Quigley opened Paxton Gate's Curiosities for Kids in 2008 and licensed a second operation, Paxton Gate Portland, to owners Andy and Susan Brown of Portland, Oregon., with a second Portland location opening in 2019.

In June 2019, Paxton Gate re-designed their e-commerce website for its stores and changed the name of its design arm, Paxton Gate Design/Build to RareField Design/Build the following year.
Paxton Gate San Francisco is located at 824 Valencia Street, SF, CA 94110.

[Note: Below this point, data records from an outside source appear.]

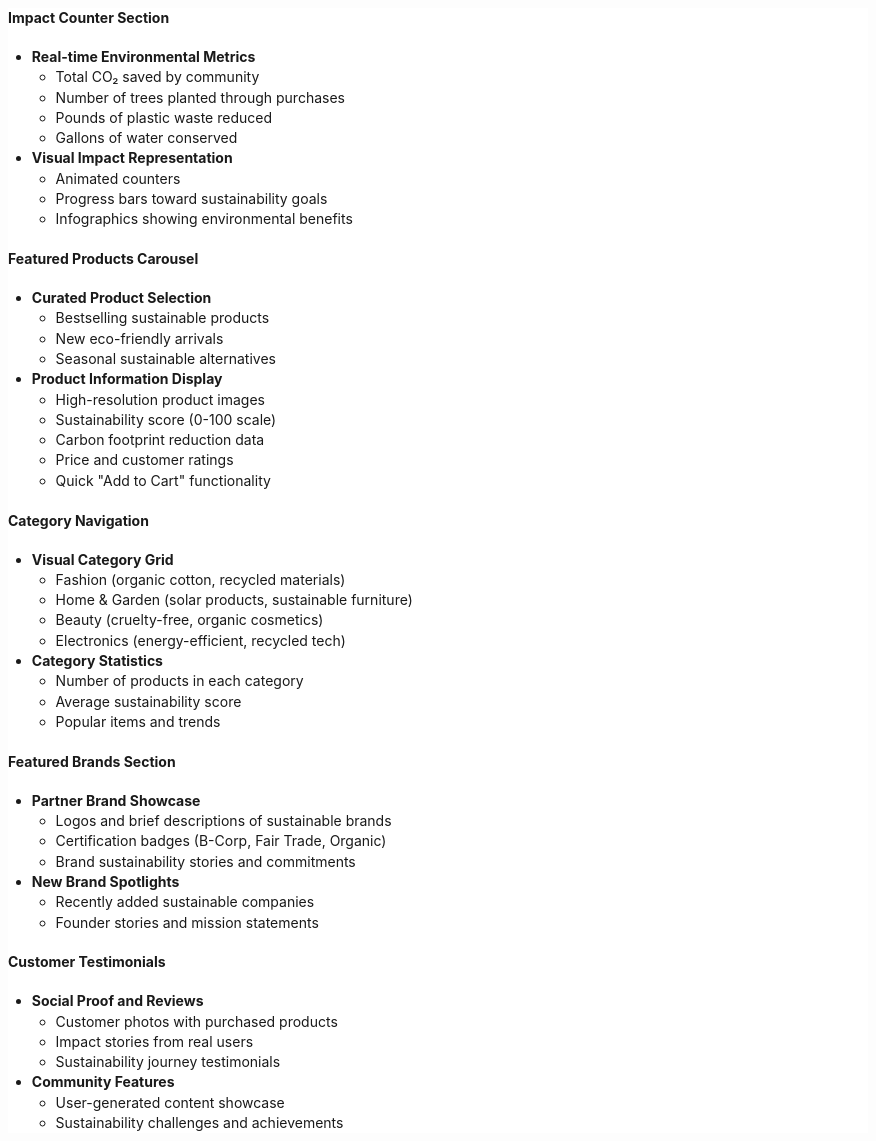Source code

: #### Impact Counter Section
- **Real-time Environmental Metrics**
  - Total CO₂ saved by community
  - Number of trees planted through purchases
  - Pounds of plastic waste reduced
  - Gallons of water conserved
- **Visual Impact Representation**
  - Animated counters
  - Progress bars toward sustainability goals
  - Infographics showing environmental benefits

#### Featured Products Carousel
- **Curated Product Selection**
  - Bestselling sustainable products
  - New eco-friendly arrivals
  - Seasonal sustainable alternatives
- **Product Information Display**
  - High-resolution product images
  - Sustainability score (0-100 scale)
  - Carbon footprint reduction data
  - Price and customer ratings
  - Quick "Add to Cart" functionality

#### Category Navigation
- **Visual Category Grid**
  - Fashion (organic cotton, recycled materials)
  - Home & Garden (solar products, sustainable furniture)
  - Beauty (cruelty-free, organic cosmetics)
  - Electronics (energy-efficient, recycled tech)
- **Category Statistics**
  - Number of products in each category
  - Average sustainability score
  - Popular items and trends

#### Featured Brands Section
- **Partner Brand Showcase**
  - Logos and brief descriptions of sustainable brands
  - Certification badges (B-Corp, Fair Trade, Organic)
  - Brand sustainability stories and commitments
- **New Brand Spotlights**
  - Recently added sustainable companies
  - Founder stories and mission statements

#### Customer Testimonials
- **Social Proof and Reviews**
  - Customer photos with purchased products
  - Impact stories from real users
  - Sustainability journey testimonials
- **Community Features**
  - User-generated content showcase
  - Sustainability challenges and achievements
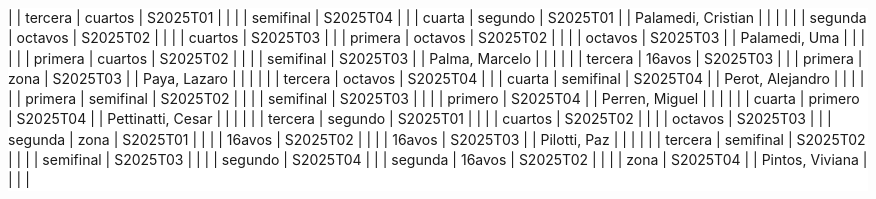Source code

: |                       |   tercera   |    cuartos    | S2025T01 |
|                       |             |   semifinal   | S2025T04 |
|                       |   cuarta    |    segundo    | S2025T01 |
|  Palamedi, Cristian   |             |               |          |
|                       |   segunda   |    octavos    | S2025T02 |
|                       |             |    cuartos    | S2025T03 |
|                       |   primera   |    octavos    | S2025T02 |
|                       |             |    octavos    | S2025T03 |
|     Palamedi, Uma     |             |               |          |
|                       |   primera   |    cuartos    | S2025T02 |
|                       |             |   semifinal   | S2025T03 |
|    Palma, Marcelo     |             |               |          |
|                       |   tercera   |    16avos     | S2025T03 |
|                       |   primera   |     zona      | S2025T03 |
|     Paya, Lazaro      |             |               |          |
|                       |   tercera   |    octavos    | S2025T04 |
|                       |   cuarta    |   semifinal   | S2025T04 |
|   Perot, Alejandro    |             |               |          |
|                       |   primera   |   semifinal   | S2025T02 |
|                       |             |   semifinal   | S2025T03 |
|                       |             |    primero    | S2025T04 |
|    Perren, Miguel     |             |               |          |
|                       |   cuarta    |    primero    | S2025T04 |
|   Pettinatti, Cesar   |             |               |          |
|                       |   tercera   |    segundo    | S2025T01 |
|                       |             |    cuartos    | S2025T02 |
|                       |             |    octavos    | S2025T03 |
|                       |   segunda   |     zona      | S2025T01 |
|                       |             |    16avos     | S2025T02 |
|                       |             |    16avos     | S2025T03 |
|     Pilotti, Paz      |             |               |          |
|                       |   tercera   |   semifinal   | S2025T02 |
|                       |             |   semifinal   | S2025T03 |
|                       |             |    segundo    | S2025T04 |
|                       |   segunda   |    16avos     | S2025T02 |
|                       |             |     zona      | S2025T04 |
|    Pintos, Viviana    |             |               |          |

== RareField Design/Build ==

RareField Design/Build is Paxton Gate's Design/Build arm. Formerly known as Paxton Gate Design/Build, its original focus was on landscape for residential projects unrelated to the aesthetic of the store itself. This eventually led to designing and building the interiors of several noted San Francisco eating destinations including the restaurants Flour + Water and Central Kitchen and the French bakery Le Marais. as well as The Third Rail and Handline. The name Paxton Gate Design/Build was changed to RareField Design/Build in 2015.

RareField Design/Build shares the Paxton Gate Offices on the third floor of 766 Valencia Street, SF, CA 94110.

== Paxton Gate’s Curiosities for Kids ==

In December 2008 Quigley opened Paxton Gate's Curiosities for Kids at 766 Valencia Street.The 1,500 square foot space featured a life size tree built from wood and vines, vintage Structo fire trucks and books including Roald Dahl's Revolting Recipes and Freaky Flora, Curiosities for Kids was designed for children and their parents with games, toys, puzzles, classic books including Curious George, The Little Red Hen, Where the Side Walks Ends, as well as science kits and other inventory such as Silly Putty, Whoopee Cushions and Sock Monkeys that would be familiar to parents from their own childhoods, but uncommon in a modern toy marketplace, with its emphasis on electronics. In a nod to the original store's reputation for taxidermy, Curiosities also features taxidermy made from papier-mâché, a line of mounted plush animal heads and workshops and other including insect pinning, mask-making, demonstrations and birthday parties.

In part due to the changing demographics of San Francisco and online competition, the standalone Curioisities store was closed in 2019, though its approach and selection live on as curated sections in both the Valencia and Portland locations.